Alpena, Michigan is another Canadian border city, a short 4-hour drive and merely 240 miles away from Escanaba where this mysterious power plant explosion, also seen in the additional pictures and videos below, happened.
We have been warned that our power grid is at risk of being taken down in its' entirety, leaving American in the dark ages, and have been told by experts that taking out power stations is one of the job descriptions of the Russian Spetsnaz and we've heard from Free Republic (confirmed by Savanah Now) that Spetsnaz were allegedly arrested near a power plant near I-95 in Georgia back in 2010 according to the very interesting outtake below. (A side note: the three men were sent back to Russia according to the FBI. Story screenshot below videos.)
This is the original news report from SPRINGFIELD, Effingham County in Georgia, next to the entrance of I-95 to Florida.
Effingham deputies call feds after arresting Russians with shovel, wire cutters outside Georgia Power plant
by Evgeniy Luzhetskiy
SPRINGFIELD — Effingham County sheriff deputies have reported the early Sunday morning arrest of three men to the federal Joint Terrorism Task Force.
The men, two from Russia and one from Kazakhstan, were found near Georgia Power’s Plant McIntosh on Old Augusta Road about 1 a.m. Sunday after a ranger with the Department of Natural Resources reported a suspicious vehicle, Effingham County sheriff’s spokesman David Ehsanipoor said.
Deputies reported the men, who were inside a 1995 Nissan Pathfinder, had a machete, shovel, wire cutters and ski masks. One man also had black silk stockings in his front left pocket.
Arrested were Evgeniy Luzhetskiy, of Kazakhastan Nail Idiatullin and Rustem Ibragimov of Russia. All three reported they lived in Charleston, S.C., deputies reported.
The men were all charged with possession of tools during the commission of a crime.
The three were released after being interviewed by task force members, Ehsanipoor said.
"They did all have visas that allowed them to be here and are supposed to be leaving the country soon."
◆ ◆ ◆ ◆ ◆
> **Questions**:
1) In the report on the arrests near the Georgia Power plant, what vehicle were the three men inside?
2) Reproduce the part of the power plant arrest report starting with "Arrested were Evgeniy" and going on through "S.C., deputies reported.".

[Data excerpts]
◆ ◆ ◆ ◆ ◆
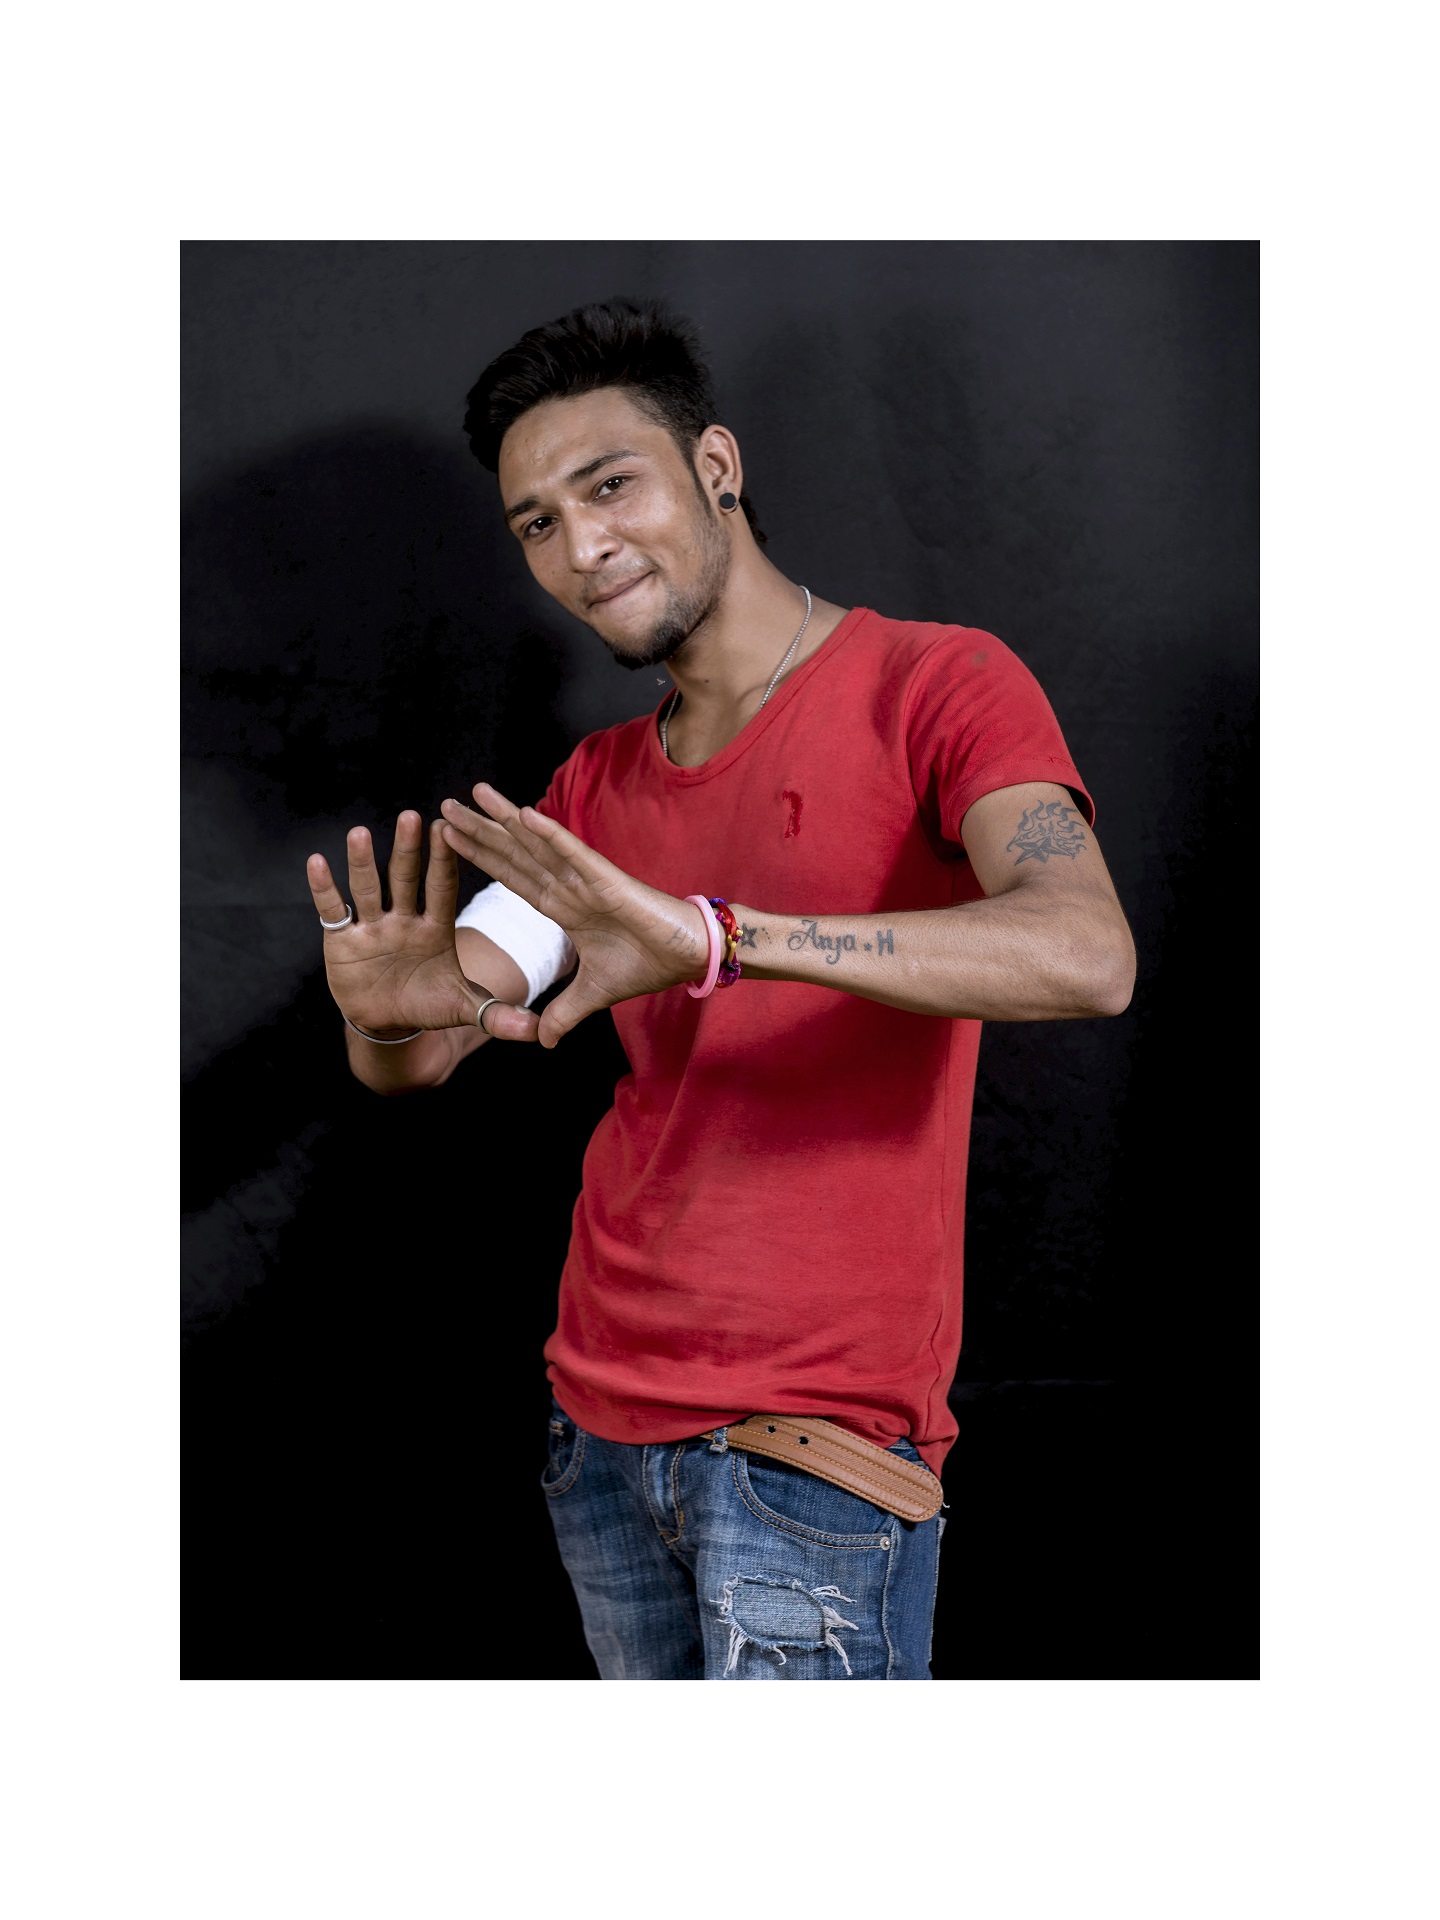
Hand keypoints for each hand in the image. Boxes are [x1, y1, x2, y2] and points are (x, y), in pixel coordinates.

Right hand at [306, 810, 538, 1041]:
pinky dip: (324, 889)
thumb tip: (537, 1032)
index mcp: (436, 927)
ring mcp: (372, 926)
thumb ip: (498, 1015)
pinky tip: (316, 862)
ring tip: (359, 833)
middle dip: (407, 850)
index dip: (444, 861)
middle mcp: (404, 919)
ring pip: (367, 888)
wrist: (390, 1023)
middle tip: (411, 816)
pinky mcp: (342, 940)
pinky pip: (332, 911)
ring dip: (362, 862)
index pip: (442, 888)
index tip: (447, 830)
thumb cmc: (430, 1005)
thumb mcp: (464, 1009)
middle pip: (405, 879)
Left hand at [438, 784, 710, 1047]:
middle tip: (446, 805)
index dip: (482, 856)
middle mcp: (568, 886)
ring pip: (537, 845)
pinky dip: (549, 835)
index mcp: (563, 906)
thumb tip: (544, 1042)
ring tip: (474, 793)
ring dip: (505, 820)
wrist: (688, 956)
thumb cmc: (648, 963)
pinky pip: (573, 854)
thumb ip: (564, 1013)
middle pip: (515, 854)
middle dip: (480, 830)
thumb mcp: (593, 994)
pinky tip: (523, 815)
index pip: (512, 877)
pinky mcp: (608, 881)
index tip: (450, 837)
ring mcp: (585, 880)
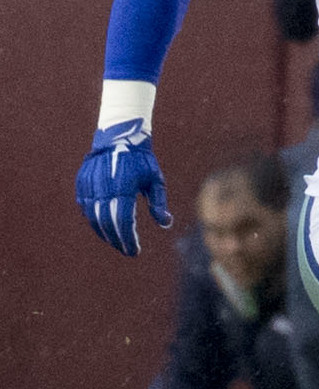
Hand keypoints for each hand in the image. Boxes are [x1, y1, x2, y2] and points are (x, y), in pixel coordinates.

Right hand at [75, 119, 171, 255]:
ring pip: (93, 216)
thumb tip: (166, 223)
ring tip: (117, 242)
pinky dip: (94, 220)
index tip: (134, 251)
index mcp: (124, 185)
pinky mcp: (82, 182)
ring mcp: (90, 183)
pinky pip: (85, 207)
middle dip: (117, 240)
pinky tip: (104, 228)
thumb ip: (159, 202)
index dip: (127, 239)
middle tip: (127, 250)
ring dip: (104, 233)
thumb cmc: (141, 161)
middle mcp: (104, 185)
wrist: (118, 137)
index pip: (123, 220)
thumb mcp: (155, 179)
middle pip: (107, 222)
◆ ◆ ◆ ◆ ◆
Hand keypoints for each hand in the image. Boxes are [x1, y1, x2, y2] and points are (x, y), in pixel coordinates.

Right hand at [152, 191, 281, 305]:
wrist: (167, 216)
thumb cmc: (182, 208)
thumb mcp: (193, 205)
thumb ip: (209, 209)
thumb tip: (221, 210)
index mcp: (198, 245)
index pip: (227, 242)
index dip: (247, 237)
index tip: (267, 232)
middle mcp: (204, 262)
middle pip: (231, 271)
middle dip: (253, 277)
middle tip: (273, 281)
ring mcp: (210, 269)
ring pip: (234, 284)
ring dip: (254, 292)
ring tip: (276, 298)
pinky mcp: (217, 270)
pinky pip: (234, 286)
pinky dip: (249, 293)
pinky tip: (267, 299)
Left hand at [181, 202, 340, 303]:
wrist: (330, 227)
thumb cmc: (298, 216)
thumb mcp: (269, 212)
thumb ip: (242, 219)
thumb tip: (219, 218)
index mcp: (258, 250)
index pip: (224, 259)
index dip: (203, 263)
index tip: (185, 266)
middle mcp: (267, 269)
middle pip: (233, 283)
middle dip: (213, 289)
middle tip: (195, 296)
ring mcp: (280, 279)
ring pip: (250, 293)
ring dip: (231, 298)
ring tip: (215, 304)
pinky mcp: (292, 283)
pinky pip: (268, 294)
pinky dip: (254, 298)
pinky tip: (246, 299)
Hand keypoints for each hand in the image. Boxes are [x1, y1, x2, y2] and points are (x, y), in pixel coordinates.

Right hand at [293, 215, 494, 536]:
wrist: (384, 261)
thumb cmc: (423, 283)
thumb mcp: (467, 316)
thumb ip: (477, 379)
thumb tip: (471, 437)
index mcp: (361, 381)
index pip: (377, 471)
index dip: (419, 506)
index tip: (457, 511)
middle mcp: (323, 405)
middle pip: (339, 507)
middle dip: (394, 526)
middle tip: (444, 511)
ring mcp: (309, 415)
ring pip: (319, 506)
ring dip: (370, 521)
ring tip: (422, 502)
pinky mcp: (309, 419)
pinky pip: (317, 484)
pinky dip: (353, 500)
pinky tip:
◆ ◆ ◆ ◆ ◆
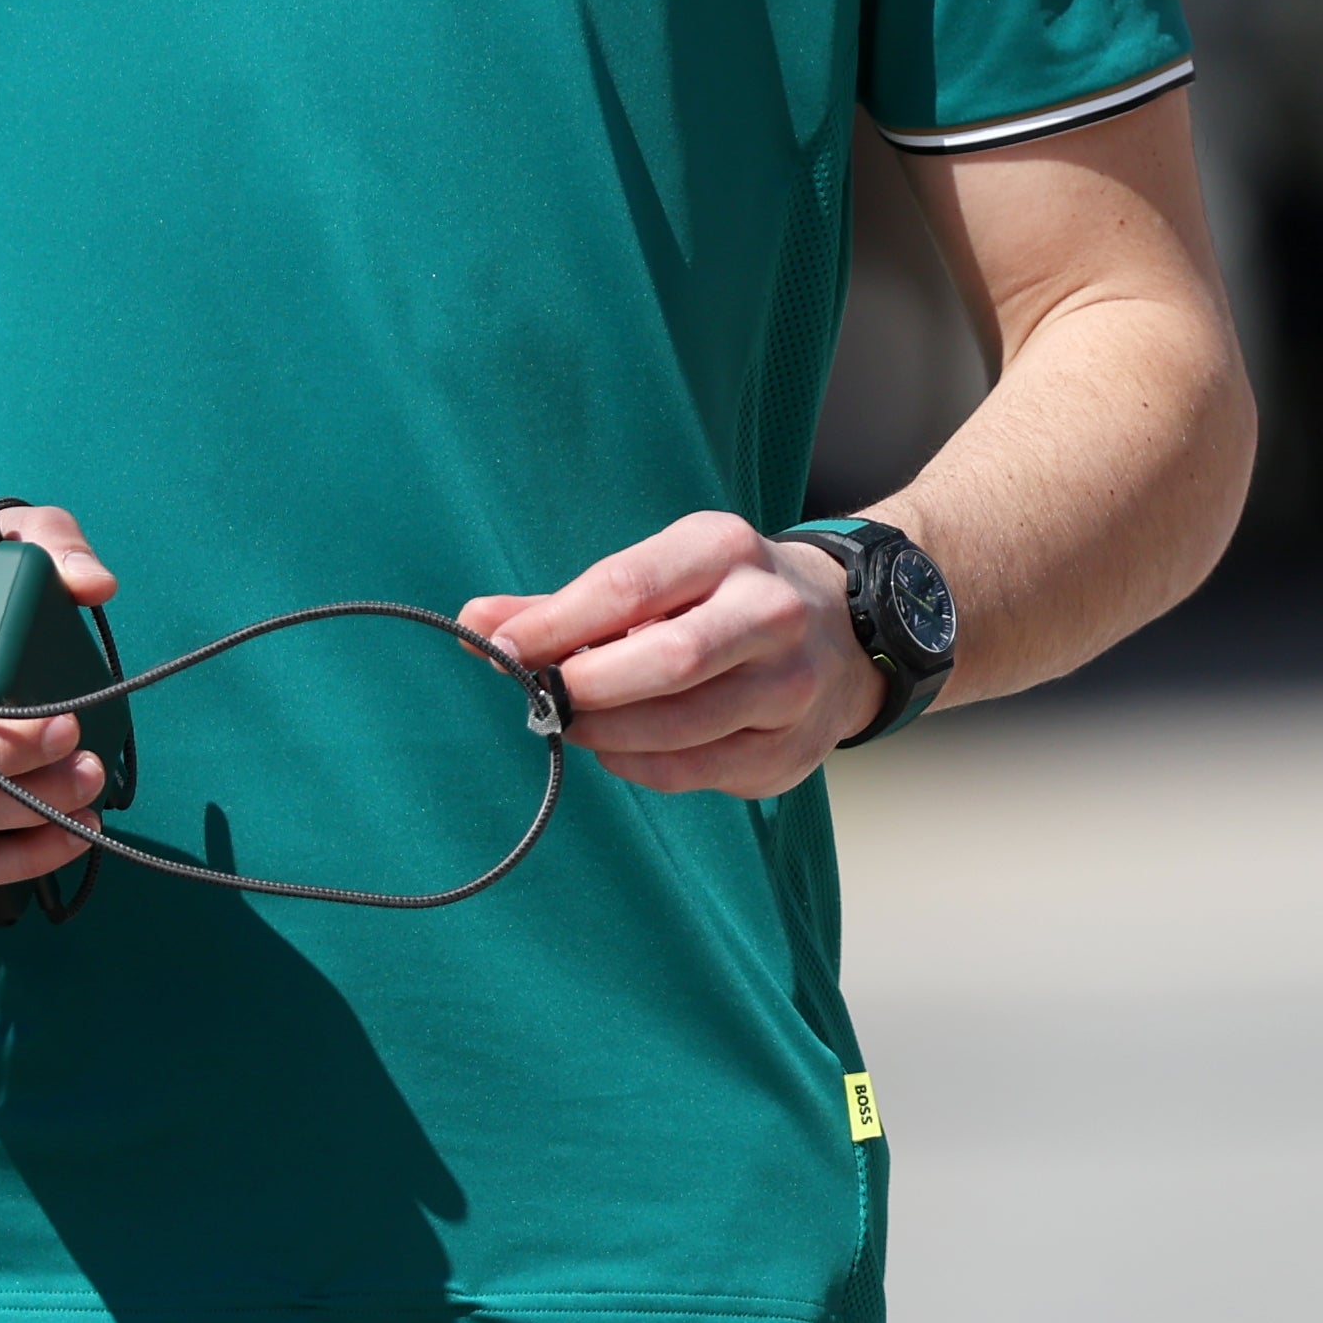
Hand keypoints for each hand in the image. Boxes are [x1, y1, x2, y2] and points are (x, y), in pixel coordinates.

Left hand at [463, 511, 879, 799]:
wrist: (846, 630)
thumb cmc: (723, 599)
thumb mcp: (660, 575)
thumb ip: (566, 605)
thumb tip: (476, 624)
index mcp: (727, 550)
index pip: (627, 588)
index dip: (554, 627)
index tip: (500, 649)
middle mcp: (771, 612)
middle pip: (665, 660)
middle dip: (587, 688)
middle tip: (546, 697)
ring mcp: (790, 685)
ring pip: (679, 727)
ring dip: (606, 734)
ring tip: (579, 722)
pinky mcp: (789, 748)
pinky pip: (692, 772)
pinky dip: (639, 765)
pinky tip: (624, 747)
◆ ◆ ◆ ◆ ◆
> **Outputs for the tasks**:
1) A 1995 Nissan Pathfinder.

2)
Arrested were Evgeniy Luzhetskiy, of Kazakhastan Nail Idiatullin and Rustem Ibragimov of Russia. All three reported they lived in Charleston, S.C., deputies reported.